The Locks And Canals

The MacArthur Lock, 800 feet long between inner gates, 80 feet wide, and having 31.0 feet of water on the miter sills at present low-water datum, was built by the United States in the years 1942 to 1943 and opened to traffic July 11, 1943

The Poe Lock, 704 feet long between inner gates, 100 feet wide, and originally having 22 feet of water on the sills (16.6 feet at low-water datum), was built by the United States in the years 1887 to 1896.

The proposed new lock to replace the old Poe Lock will be 1200 feet long and 110 feet wide.

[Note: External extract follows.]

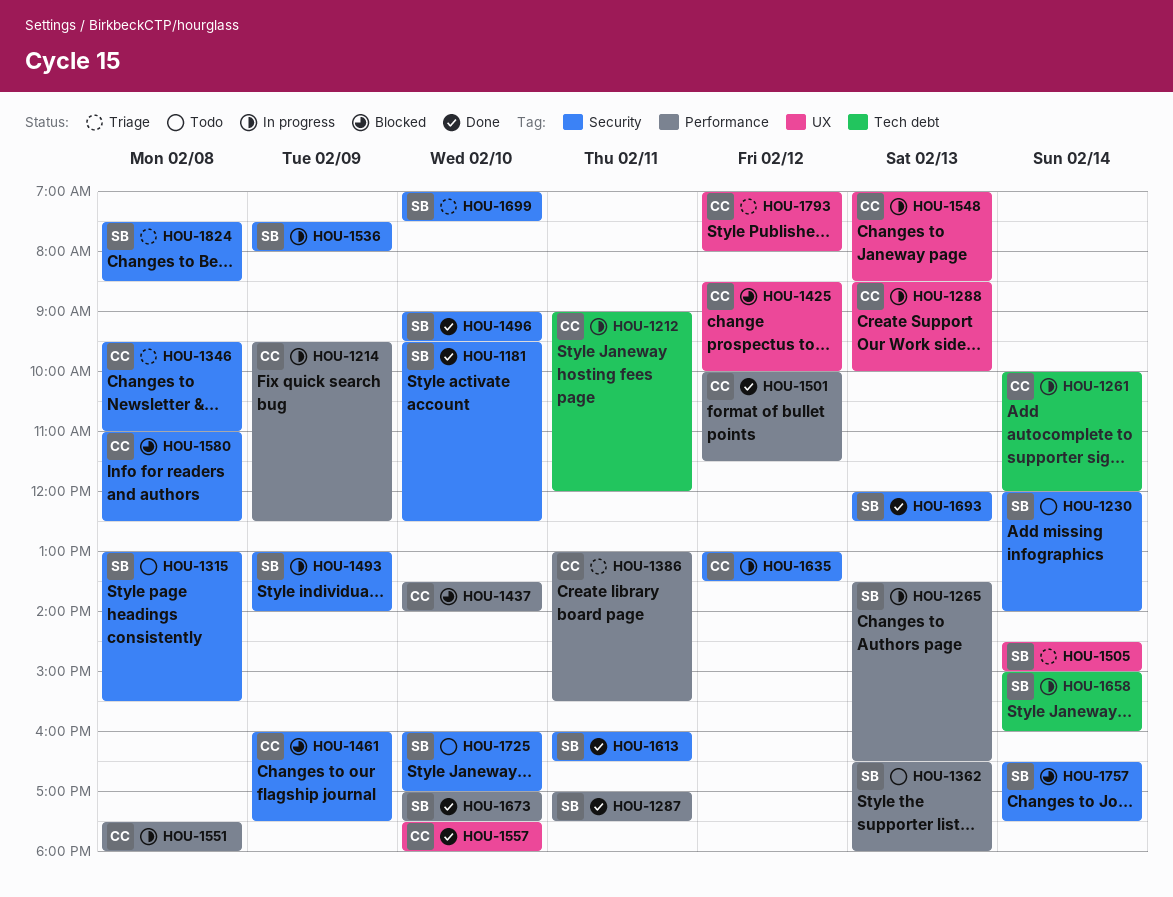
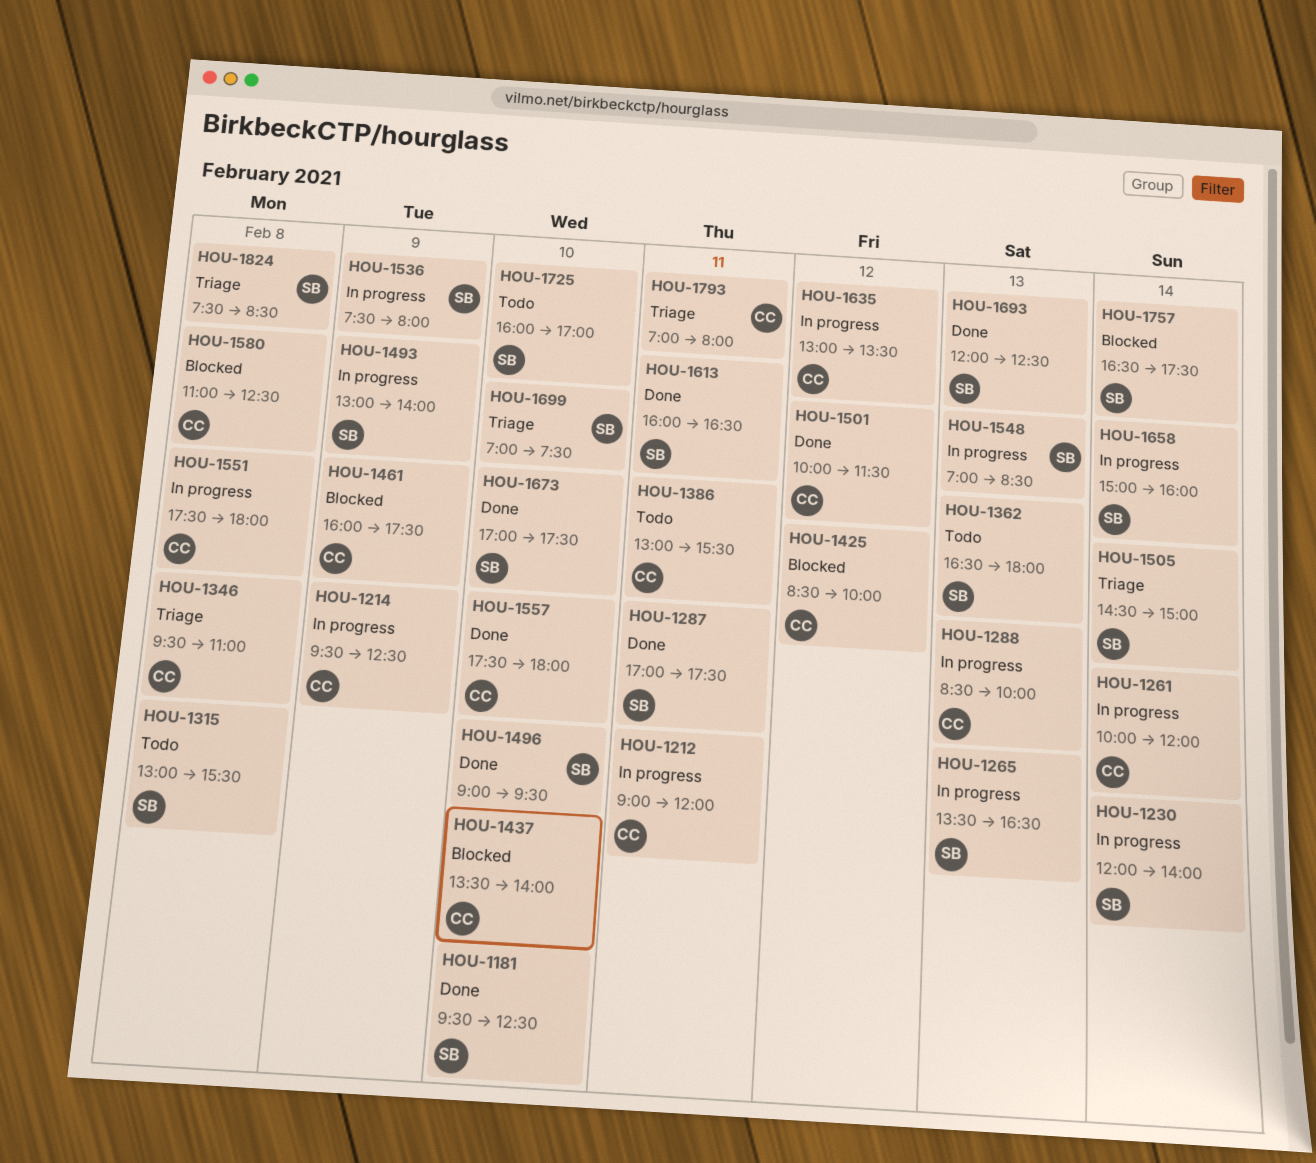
HOU-1230, status: Todo -> In progress
HOU-1386, status: Triage -> Todo
HOU-1548, owner: CC -> SB
HOU-1793, day: Feb 12 -> Feb 11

The Davis Lock, 1350 feet long between inner gates, 80 feet wide, and originally having 24 feet of water on the miter sills (23.1 feet at present low-water datum), was built by the United States in the years 1908 to 1914, and opened to traffic October 21 of the latter year.

The Sabin Lock, of the same dimensions as the Davis Lock, was built by the United States in the years 1913 to 1919 and opened to traffic September 18, 1919.

The present low-water planes are 601.1 feet, at the head, and 579.4 feet at the foot of the locks, above mean tide at New York, levels of 1935.

All traffic, through both the United States locks and the Canadian lock, is passed free of tolls in Sault Ste. Marie, Michigan and Ontario.

As many as 600 different vessels pass through these locks in a year, varying in size from small non-freight carrying vessels to large vessels carrying more than 26,000 tons of freight in a single cargo.